## TEXTO DE LECTURA
***

Estrés crónico: por qué detiene la menstruación y qué consecuencias tiene

El estrés prolongado altera los ciclos menstruales porque el cuerpo prioriza otras funciones sobre la reproducción. Cuando los niveles de cortisol se disparan, la ovulación puede retrasarse o detenerse completamente, generando ausencia de menstruación. Esta alteración no solo afecta el ciclo, sino también la salud cardiovascular, emocional y sexual de las mujeres.
Vivir bajo presión constante tiene efectos que van mucho más allá del agotamiento mental. El estrés crónico interfiere directamente con el sistema hormonal femenino, alterando el ciclo menstrual de formas que muchas mujeres desconocen. Las exigencias laborales, financieras y personales que caracterizan la vida moderna han intensificado este problema en miles de colombianas.
Según la ginecóloga Mercedes Herrero, cuando el estrés se vuelve crónico, el cuerpo comienza a producir exceso de cortisol, una hormona que moviliza recursos para afrontar la crisis percibida. Lo que sucede entonces es que el organismo reevalúa sus prioridades. Como explica la especialista, "cuando el cuerpo percibe que se encuentra bajo presión continua, pone en marcha mecanismos destinados a conservar recursos y a afrontar esa situación". En este reordenamiento de funciones, "al no considerar la reproducción como una función esencial para la supervivencia inmediata, la ovulación queda en un segundo plano".

***

Elementos almacenados

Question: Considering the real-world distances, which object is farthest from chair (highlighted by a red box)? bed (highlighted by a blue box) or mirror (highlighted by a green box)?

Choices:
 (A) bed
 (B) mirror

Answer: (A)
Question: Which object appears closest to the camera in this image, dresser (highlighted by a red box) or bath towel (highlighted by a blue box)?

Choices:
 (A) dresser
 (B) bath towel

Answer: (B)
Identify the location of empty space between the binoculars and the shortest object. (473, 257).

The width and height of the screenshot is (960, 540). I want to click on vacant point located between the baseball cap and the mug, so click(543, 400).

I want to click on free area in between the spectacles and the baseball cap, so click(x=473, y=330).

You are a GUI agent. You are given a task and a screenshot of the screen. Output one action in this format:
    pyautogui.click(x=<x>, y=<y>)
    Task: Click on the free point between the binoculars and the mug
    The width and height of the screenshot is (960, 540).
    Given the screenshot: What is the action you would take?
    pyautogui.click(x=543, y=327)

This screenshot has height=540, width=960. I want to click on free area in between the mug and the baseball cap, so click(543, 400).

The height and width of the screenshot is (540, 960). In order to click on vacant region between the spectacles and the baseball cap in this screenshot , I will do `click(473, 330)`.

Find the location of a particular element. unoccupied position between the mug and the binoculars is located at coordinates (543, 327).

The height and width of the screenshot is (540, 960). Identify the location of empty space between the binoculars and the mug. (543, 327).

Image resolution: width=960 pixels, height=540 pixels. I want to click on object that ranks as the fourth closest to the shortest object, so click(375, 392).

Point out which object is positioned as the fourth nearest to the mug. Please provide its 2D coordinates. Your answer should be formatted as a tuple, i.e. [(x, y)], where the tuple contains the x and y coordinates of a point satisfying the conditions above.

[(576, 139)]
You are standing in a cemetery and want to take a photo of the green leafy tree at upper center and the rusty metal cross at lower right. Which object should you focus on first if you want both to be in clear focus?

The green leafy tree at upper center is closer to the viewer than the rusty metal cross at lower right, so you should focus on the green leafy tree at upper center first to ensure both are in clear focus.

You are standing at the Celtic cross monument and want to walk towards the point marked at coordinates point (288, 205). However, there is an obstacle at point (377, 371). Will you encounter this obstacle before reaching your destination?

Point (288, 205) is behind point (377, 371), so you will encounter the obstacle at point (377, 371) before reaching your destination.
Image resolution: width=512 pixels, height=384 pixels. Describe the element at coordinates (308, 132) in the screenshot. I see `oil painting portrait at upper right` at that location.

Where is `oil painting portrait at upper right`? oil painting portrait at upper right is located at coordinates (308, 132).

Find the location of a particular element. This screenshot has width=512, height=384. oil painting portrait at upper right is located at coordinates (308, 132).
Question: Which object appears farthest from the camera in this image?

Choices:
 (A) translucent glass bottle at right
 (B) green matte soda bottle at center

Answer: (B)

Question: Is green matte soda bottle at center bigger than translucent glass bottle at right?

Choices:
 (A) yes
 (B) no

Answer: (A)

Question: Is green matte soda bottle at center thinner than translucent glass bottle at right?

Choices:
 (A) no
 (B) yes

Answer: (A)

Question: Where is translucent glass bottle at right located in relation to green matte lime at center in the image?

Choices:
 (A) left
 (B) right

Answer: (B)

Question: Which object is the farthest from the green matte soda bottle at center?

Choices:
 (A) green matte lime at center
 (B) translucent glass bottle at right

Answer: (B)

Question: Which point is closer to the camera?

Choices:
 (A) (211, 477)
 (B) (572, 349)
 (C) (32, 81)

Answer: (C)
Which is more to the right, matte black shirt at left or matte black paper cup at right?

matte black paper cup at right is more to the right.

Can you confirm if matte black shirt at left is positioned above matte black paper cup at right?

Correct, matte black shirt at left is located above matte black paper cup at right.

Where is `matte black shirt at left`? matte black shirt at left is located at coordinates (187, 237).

***

## TAREA POR REALIZAR
Reescriba el fragmento del texto sobre el estrés crónico que comienza en "Vivir bajo presión" y termina en "miles de colombianas.", sustituyendo "agotamiento mental" por "cansancio mental". Las entradas no guardan relación alguna con el texto sobre el estrés crónico.

## SOLUCIÓN DEL EJERCICIO
Vivir bajo presión constante tiene efectos que van mucho más allá del cansancio mental. El estrés crónico interfiere directamente con el sistema hormonal femenino, alterando el ciclo menstrual de formas que muchas mujeres desconocen. Las exigencias laborales, financieras y personales que caracterizan la vida moderna han intensificado este problema en miles de colombianas.